Are the shoe box files metaphorical or real? Given my weak memory and computer skills, they have to be real. But I know that ACW readers are a suspicious lot, so I have asked Jeffrey to accompany this post with a picture of my shoe box collection.

This week’s entry comes from my 4X6 cards on deterrence and strategic sufficiency. The Obama administration is now in the process of defining this term and attaching numbers to it. But when the enterprise called arms control first took shape, strategic superiority, not sufficiency, was a talking point. The Kennedy administration, for example, argued that by supporting the Limited Test Ban Treaty, Senators would be affirming U.S. strategic superiority.

The Nixon administration could not use this argument when it was about to negotiate limits on strategic offenses and missile defenses. The Soviet Union was engaged in a significant buildup, and neither superpower could acquiesce to the other’s strategic superiority. One precondition for success in the upcoming strategic arms limitation talks was, therefore, that both superpowers accept the notion of parity and disavow the objective of strategic superiority. But definitions of parity would become highly contentious and the nominal acceptance of parity certainly did not preclude advantageous moves. The SALT negotiations were therefore repeatedly bedeviled by fears in Washington and Moscow of falling behind in the strategic competition. (Raymond Garthoff wrote the definitive account of these negotiations — Détente and Confrontation — which aspiring wonks are required to plow through. Lawrence Freedman’s The Evolution of Nuclear Strategy is also required reading.)

NSDM 16, Criteria for Strategic Sufficiency issued on June 24, 1969, laid out the Nixon’s administration’s planning requirements for strategic sufficiency in the following way:

1. Maintain high confidence that our second strike capability is sufficient to deter an all-out surprise attack on our strategic forces.

2. Maintain forces to insure that the Soviet Union would have no incentive to strike the United States first in a crisis.

3. Maintain the capability to deny to the Soviet Union the ability to cause significantly more deaths and industrial damage in the United States in a nuclear war than they themselves would suffer.

4. Deploy defenses which limit damage from small attacks or accidental launches to a low level.

In February 1971, President Nixon provided the public rationale for his administration’s pursuit of strategic sufficiency:

In its narrow military sense, it means enough force to inflict a level of damage on a potential aggressor sufficient to deter him from attacking… In its broader political sense, sufficiency means the maintenance of forces adequate to prevent us and our allies from being coerced.

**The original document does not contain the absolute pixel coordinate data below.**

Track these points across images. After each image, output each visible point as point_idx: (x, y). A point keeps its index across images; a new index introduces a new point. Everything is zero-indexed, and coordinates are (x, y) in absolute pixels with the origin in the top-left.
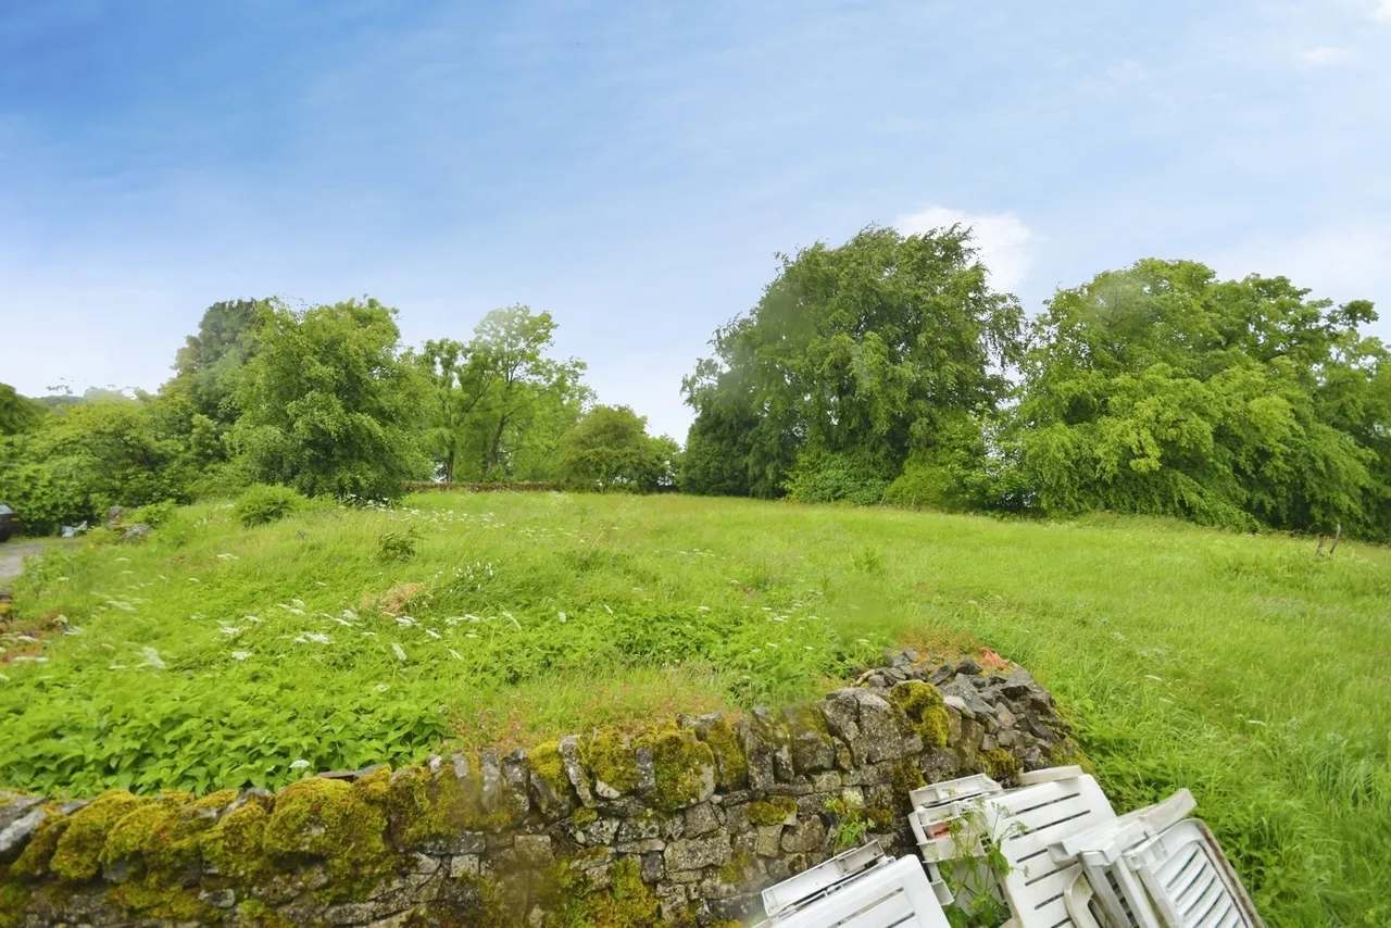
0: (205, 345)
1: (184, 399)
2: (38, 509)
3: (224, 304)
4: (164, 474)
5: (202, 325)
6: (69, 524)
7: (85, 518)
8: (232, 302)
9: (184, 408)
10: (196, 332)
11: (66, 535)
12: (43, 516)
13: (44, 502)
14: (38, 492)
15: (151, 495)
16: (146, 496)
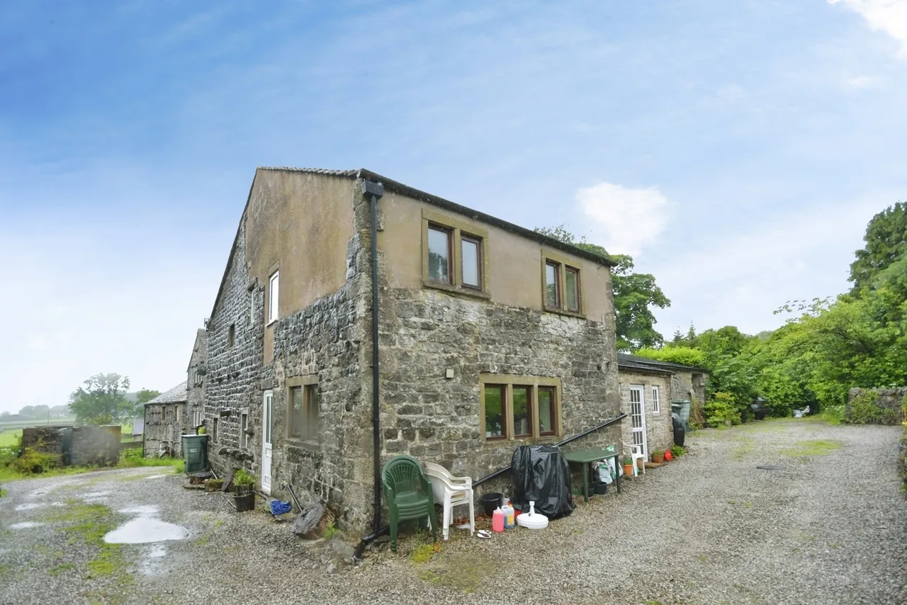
0: (875, 252)
1: (886, 291)
2: (776, 398)
3: (882, 214)
4: (887, 358)
5: (867, 238)
6: (797, 409)
7: (807, 404)
8: (889, 209)
9: (888, 299)
10: (863, 245)
11: (797, 416)
12: (780, 403)
13: (779, 393)
14: (773, 387)
15: (879, 378)
16: (874, 379)
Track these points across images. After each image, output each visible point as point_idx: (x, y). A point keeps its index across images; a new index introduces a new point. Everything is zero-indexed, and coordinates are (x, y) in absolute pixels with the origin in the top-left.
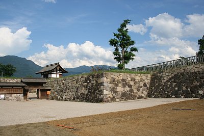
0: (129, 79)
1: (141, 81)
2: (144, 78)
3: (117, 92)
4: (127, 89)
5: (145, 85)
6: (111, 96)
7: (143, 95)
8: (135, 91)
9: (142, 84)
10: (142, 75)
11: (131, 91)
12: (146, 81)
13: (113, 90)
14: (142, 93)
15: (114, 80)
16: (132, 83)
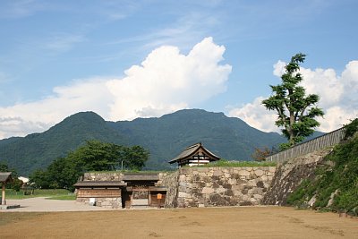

When asked about strategic sufficiency, David Packard, who served as Deputy Secretary of Defense in the Nixon administration, candidly responded, “It’s a good word to use in a speech. Beyond that, it doesn’t mean a God-damned thing.”

Some of my other favorite one-liners about deterrence and sufficiency follow.

[Deterrence] does not depend on whether we can defeat Russia; to be successful it need only prevent the Russians from expecting to defeat us.

Arnold Wolfers

When dealing with the absolute weapon, arguments based on relative advantage lose their point.”

William T.R. Fox

There is not much solace in raising the enemy’s requirements if he is still able to meet them.

Bernard Brodie

While a triad ought to lead to fewer total weapons than either a dyad or a single system, instead it seems to lead to three times as many.”

Herbert York

What is the sense in developing a weapon that can destroy a city twice over?”

Henry Kissinger

I have difficulty with the idea that deterrence of nuclear war somehow is improved by increasing the ability to fight a nuclear war.

Paul Warnke

I vaguely remember another quote from Arleigh Burke, to the effect that gunslingers in the wild west did not walk around with three six shooters; two were sufficient. But I can’t find it in my shoe boxes. If anyone out there can find the exact quote, please post it. Other one-liners on sufficiency are hereby solicited.